> _Directions_
Lines that include "want" make up the answer; copy all of them from the data below.

[Saved entries]
╔══
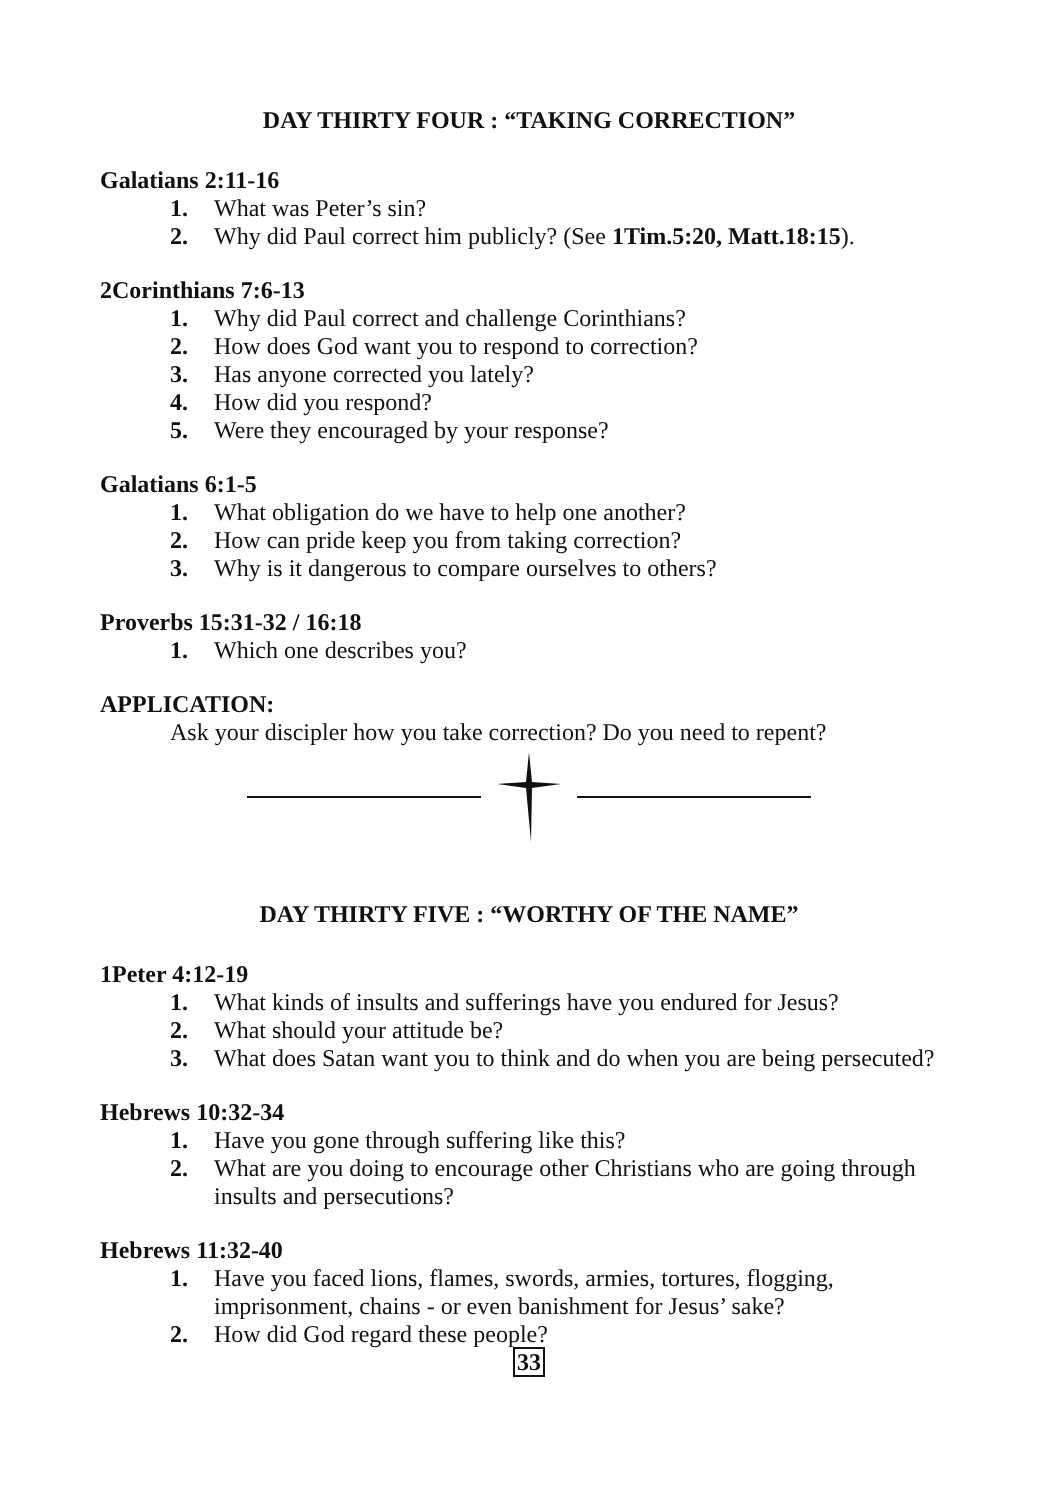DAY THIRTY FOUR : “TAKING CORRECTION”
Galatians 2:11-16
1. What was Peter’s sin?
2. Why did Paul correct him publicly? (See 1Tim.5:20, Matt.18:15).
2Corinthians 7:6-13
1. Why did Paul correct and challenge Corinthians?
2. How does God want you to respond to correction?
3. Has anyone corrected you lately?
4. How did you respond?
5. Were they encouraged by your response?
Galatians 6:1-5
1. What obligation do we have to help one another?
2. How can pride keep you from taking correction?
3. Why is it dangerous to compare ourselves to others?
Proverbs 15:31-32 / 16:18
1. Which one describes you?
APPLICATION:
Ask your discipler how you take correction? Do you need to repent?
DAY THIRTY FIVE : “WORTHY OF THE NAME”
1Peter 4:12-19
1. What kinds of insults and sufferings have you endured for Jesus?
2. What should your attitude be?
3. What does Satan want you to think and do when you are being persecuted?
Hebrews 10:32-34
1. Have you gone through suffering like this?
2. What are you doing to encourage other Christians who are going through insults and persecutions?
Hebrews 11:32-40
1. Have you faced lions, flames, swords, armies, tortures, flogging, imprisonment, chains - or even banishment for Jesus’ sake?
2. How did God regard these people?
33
╚══
> _Task response_
2. How does God want you to respond to correction?
3. What does Satan want you to think and do when you are being persecuted?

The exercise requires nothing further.